Toll like receptors (TLRs) are a group of receptors that are implicated in innate immunity besides inflammation. It have been documented that TLR4 is linked to the pathophysiology of both acute and chronic kidney diseases. TLR4 triggers the cytoplasmic NLRP3, which activates pro-caspase-1 to active Caspase-1 which in turn activates proactive IL-1β/18 [22]. Also, it is known that stimulation of TLR4 signaling pathway initiates a cascade of events that include NF-κBp65 translocation to the nucleus, which leads to the production of inflammatory cytokines which affect both survival and death of cells [24]. Moreover, oxidative stress contributes to NF-κB activation, which in turn prompts the release of the consequent inflammatory cytokines [25]. NF-κB is a master switch that controls the transcription of inflammatory mediators like COX-II [26].

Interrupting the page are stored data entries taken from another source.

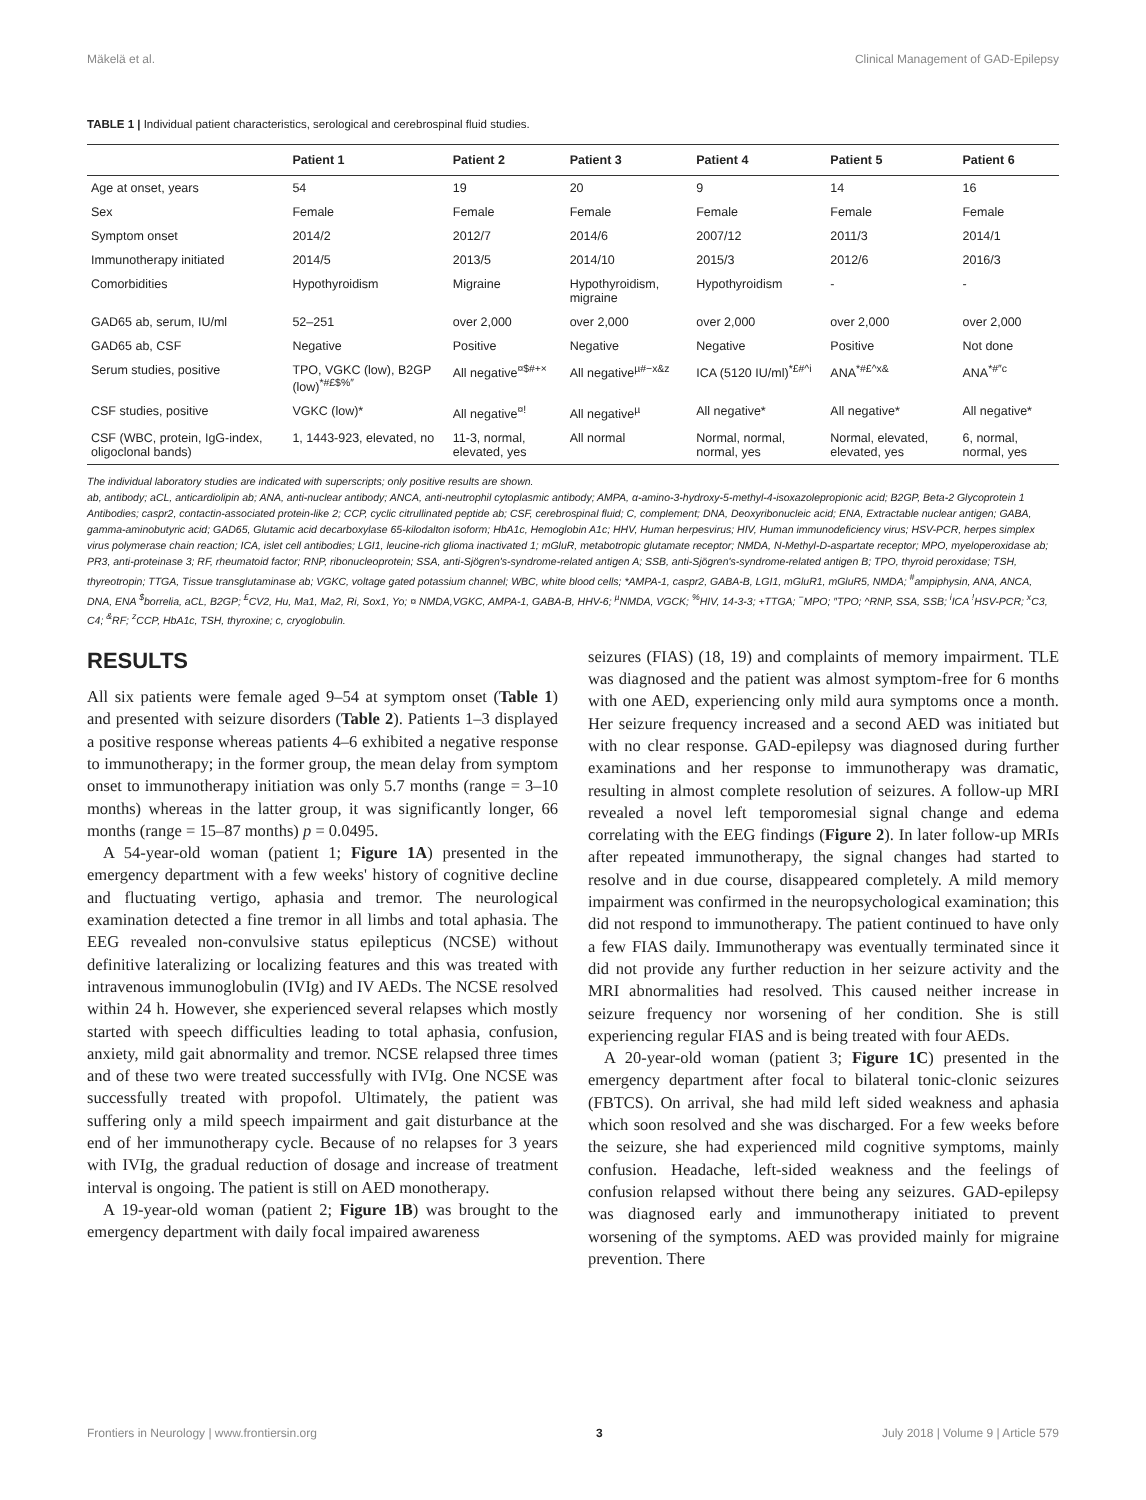Mäkelä et al. Clinical Management of GAD-Epilepsy
TABLE 1 | Individual patient characteristics, serological and cerebrospinal fluid studies.
| | Patient 1 | Patient 2 | Patient 3 | Patient 4 | Patient 5 | Patient 6 |
| --- | --- | --- | --- | --- | --- | --- |
| Age at onset, years | 54 | 19 | 20 | 9 | 14 | 16 |
| Sex | Female | Female | Female | Female | Female | Female |
| Symptom onset | 2014/2 | 2012/7 | 2014/6 | 2007/12 | 2011/3 | 2014/1 |
| Immunotherapy initiated | 2014/5 | 2013/5 | 2014/10 | 2015/3 | 2012/6 | 2016/3 |
| Comorbidities | Hypothyroidism | Migraine | Hypothyroidism, migraine | Hypothyroidism | - | - |
| GAD65 ab, serum, IU/ml | 52–251 | over 2,000 | over 2,000 | over 2,000 | over 2,000 | over 2,000 |
| GAD65 ab, CSF | Negative | Positive | Negative | Negative | Positive | Not done |
| Serum studies, positive | TPO, VGKC (low), B2GP (low)<sup>*#£$%″</sup> | All negative<sup>¤$#+×</sup> | All negative<sup>µ#−x&z</sup> | ICA (5120 IU/ml)<sup>*£#^i</sup> | ANA<sup>*#£^x&</sup> | ANA<sup>*#″c</sup> |
| CSF studies, positive | VGKC (low)* | All negative<sup>¤!</sup> | All negative<sup>µ</sup> | All negative* | All negative* | All negative* |
| CSF (WBC, protein, IgG-index, oligoclonal bands) | 1, 1443-923, elevated, no | 11-3, normal, elevated, yes | All normal | Normal, normal, normal, yes | Normal, elevated, elevated, yes | 6, normal, normal, yes |
The individual laboratory studies are indicated with superscripts; only positive results are shown.
ab, antibody; aCL, anticardiolipin ab; ANA, anti-nuclear antibody; ANCA, anti-neutrophil cytoplasmic antibody; AMPA, α-amino-3-hydroxy-5-methyl-4-isoxazolepropionic acid; B2GP, Beta-2 Glycoprotein 1 Antibodies; caspr2, contactin-associated protein-like 2; CCP, cyclic citrullinated peptide ab; CSF, cerebrospinal fluid; C, complement; DNA, Deoxyribonucleic acid; ENA, Extractable nuclear antigen; GABA, gamma-aminobutyric acid; GAD65, Glutamic acid decarboxylase 65-kilodalton isoform; HbA1c, Hemoglobin A1c; HHV, Human herpesvirus; HIV, Human immunodeficiency virus; HSV-PCR, herpes simplex virus polymerase chain reaction; ICA, islet cell antibodies; LGI1, leucine-rich glioma inactivated 1; mGluR, metabotropic glutamate receptor; NMDA, N-Methyl-D-aspartate receptor; MPO, myeloperoxidase ab; PR3, anti-proteinase 3; RF, rheumatoid factor; RNP, ribonucleoprotein; SSA, anti-Sjögren's-syndrome-related antigen A; SSB, anti-Sjögren's-syndrome-related antigen B; TPO, thyroid peroxidase; TSH, thyreotropin; TTGA, Tissue transglutaminase ab; VGKC, voltage gated potassium channel; WBC, white blood cells; *AMPA-1, caspr2, GABA-B, LGI1, mGluR1, mGluR5, NMDA; <sup>#</sup>ampiphysin, ANA, ANCA, DNA, ENA <sup>$</sup>borrelia, aCL, B2GP; <sup>£</sup>CV2, Hu, Ma1, Ma2, Ri, Sox1, Yo; ¤ NMDA,VGKC, AMPA-1, GABA-B, HHV-6; <sup>µ</sup>NMDA, VGCK; <sup>%</sup>HIV, 14-3-3; +TTGA; <sup>−</sup>MPO; ″TPO; ^RNP, SSA, SSB; <sup>i</sup>ICA <sup>!</sup>HSV-PCR; <sup>x</sup>C3, C4; <sup>&</sup>RF; <sup>z</sup>CCP, HbA1c, TSH, thyroxine; c, cryoglobulin.
RESULTS
All six patients were female aged 9–54 at symptom onset (Table 1) and presented with seizure disorders (Table 2). Patients 1–3 displayed a positive response whereas patients 4–6 exhibited a negative response to immunotherapy; in the former group, the mean delay from symptom onset to immunotherapy initiation was only 5.7 months (range = 3–10 months) whereas in the latter group, it was significantly longer, 66 months (range = 15–87 months) p = 0.0495.
A 54-year-old woman (patient 1; Figure 1A) presented in the emergency department with a few weeks' history of cognitive decline and fluctuating vertigo, aphasia and tremor. The neurological examination detected a fine tremor in all limbs and total aphasia. The EEG revealed non-convulsive status epilepticus (NCSE) without definitive lateralizing or localizing features and this was treated with intravenous immunoglobulin (IVIg) and IV AEDs. The NCSE resolved within 24 h. However, she experienced several relapses which mostly started with speech difficulties leading to total aphasia, confusion, anxiety, mild gait abnormality and tremor. NCSE relapsed three times and of these two were treated successfully with IVIg. One NCSE was successfully treated with propofol. Ultimately, the patient was suffering only a mild speech impairment and gait disturbance at the end of her immunotherapy cycle. Because of no relapses for 3 years with IVIg, the gradual reduction of dosage and increase of treatment interval is ongoing. The patient is still on AED monotherapy.
A 19-year-old woman (patient 2; Figure 1B) was brought to the emergency department with daily focal impaired awareness
seizures (FIAS) (18, 19) and complaints of memory impairment. TLE was diagnosed and the patient was almost symptom-free for 6 months with one AED, experiencing only mild aura symptoms once a month. Her seizure frequency increased and a second AED was initiated but with no clear response. GAD-epilepsy was diagnosed during further examinations and her response to immunotherapy was dramatic, resulting in almost complete resolution of seizures. A follow-up MRI revealed a novel left temporomesial signal change and edema correlating with the EEG findings (Figure 2). In later follow-up MRIs after repeated immunotherapy, the signal changes had started to resolve and in due course, disappeared completely. A mild memory impairment was confirmed in the neuropsychological examination; this did not respond to immunotherapy. The patient continued to have only a few FIAS daily. Immunotherapy was eventually terminated since it did not provide any further reduction in her seizure activity and the MRI abnormalities had resolved. This caused neither increase in seizure frequency nor worsening of her condition. She is still experiencing regular FIAS and is being treated with four AEDs.
A 20-year-old woman (patient 3; Figure 1C) presented in the emergency department after focal to bilateral tonic-clonic seizures (FBTCS). On arrival, she had mild left sided weakness and aphasia which soon resolved and she was discharged. For a few weeks before the seizure, she had experienced mild cognitive symptoms, mainly confusion. Headache, left-sided weakness and the feelings of confusion relapsed without there being any seizures. GAD-epilepsy was diagnosed early and immunotherapy initiated to prevent worsening of the symptoms. AED was provided mainly for migraine prevention. There
Frontiers in Neurology | www.frontiersin.org 3 July 2018 | Volume 9 | Article 579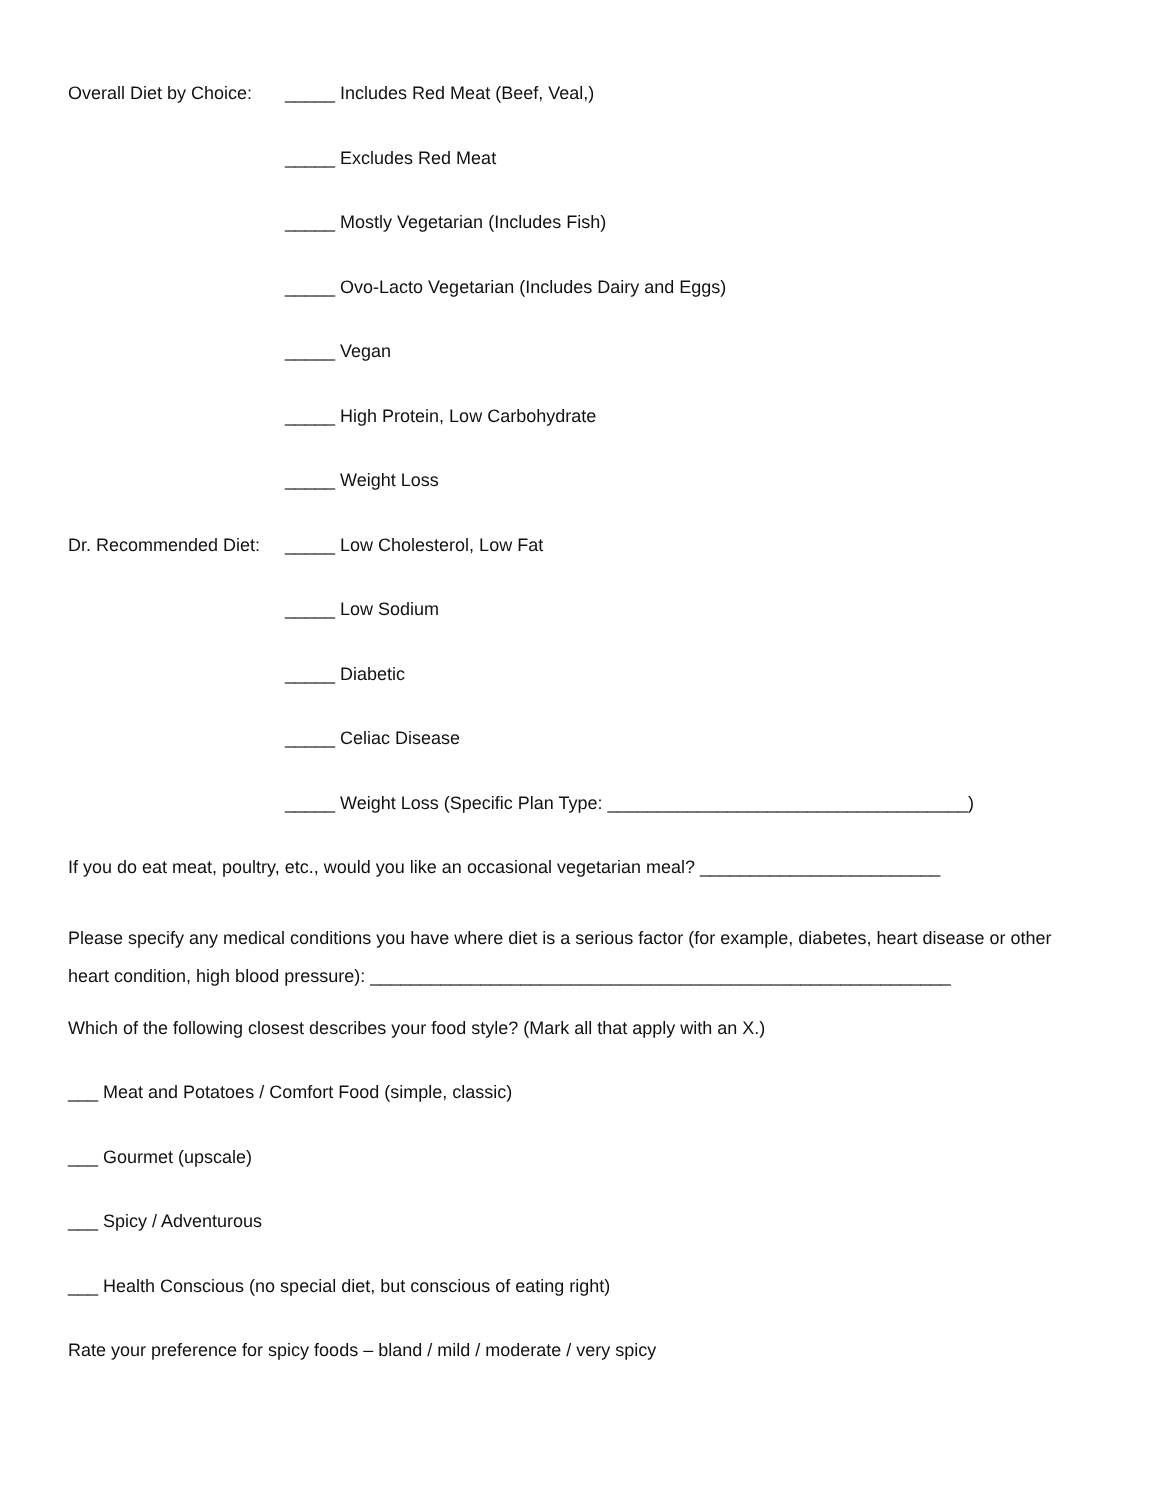Overall Diet by Choice:
_____ Includes Red Meat (Beef, Veal,)
_____ Excludes Red Meat
_____ Mostly Vegetarian (Includes Fish)
_____ Ovo-Lacto Vegetarian (Includes Dairy and Eggs)
_____ Vegan
_____ High Protein, Low Carbohydrate
_____ Weight Loss
Dr. Recommended Diet:
_____ Low Cholesterol, Low Fat
_____ Low Sodium
_____ Diabetic
_____ Celiac Disease
_____ Weight Loss (Specific Plan Type: ____________________________________)
If you do eat meat, poultry, etc., would you like an occasional vegetarian meal? ________________________
Please specify any medical conditions you have where diet is a serious factor (for example, diabetes, heart disease or other heart condition, high blood pressure): __________________________________________________________
Which of the following closest describes your food style? (Mark all that apply with an X.)
___ Meat and Potatoes / Comfort Food (simple, classic)
___ Gourmet (upscale)
___ Spicy / Adventurous
___ Health Conscious (no special diet, but conscious of eating right)
Rate your preference for spicy foods – bland / mild / moderate / very spicy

Correspondingly, our data revealed that diclofenac significantly elevated renal levels of TLR4, NF-κBp65, NLRP3, ASC, Caspase-1 and IL-1β in addition to increased renal expression of COXII relative to the control group. These results are in harmony with earlier researches which reported that diclofenac induces inflammation in renal tissues [6, 27]. The observed rise in oxidative stress production and NF-κB pathway activation corroborated these results, indicating the involvement of the NLRP3 inflammasome and associated regulatory components in diclofenac-induced AKI. On contrast, tiron pretreatment markedly suppressed the activation of both TLR4/NF-κB and NLRP3 signaling pathways in the kidney concomitant with inhibition of renal expression of COXII. This implies that the anti-inflammatory properties of tiron may be largely responsible for its protective effect against diclofenac-induced nephrotoxicity. These findings supported the notion that tiron has an anti-inflammatory effect in many experimental models of inflammation by inhibiting the NLRP3 inflammasome response and down regulating the activation of the TLR4/NF-κB signaling pathways [9, 28].
Conclusion
Together, tiron could confer protection against diclofenac-induced nephrotoxicity owing to its antioxidants and anti-inflammatory properties. This protection was mediated mainly through targeting TLR4/NF-κB and NLRP3 inflammatory pathways. Tiron is therefore a promising cadidate that could be used to prevent AKI that is linked to NSAID use. To guarantee this advantageous renoprotective impact, more clinical research is necessary.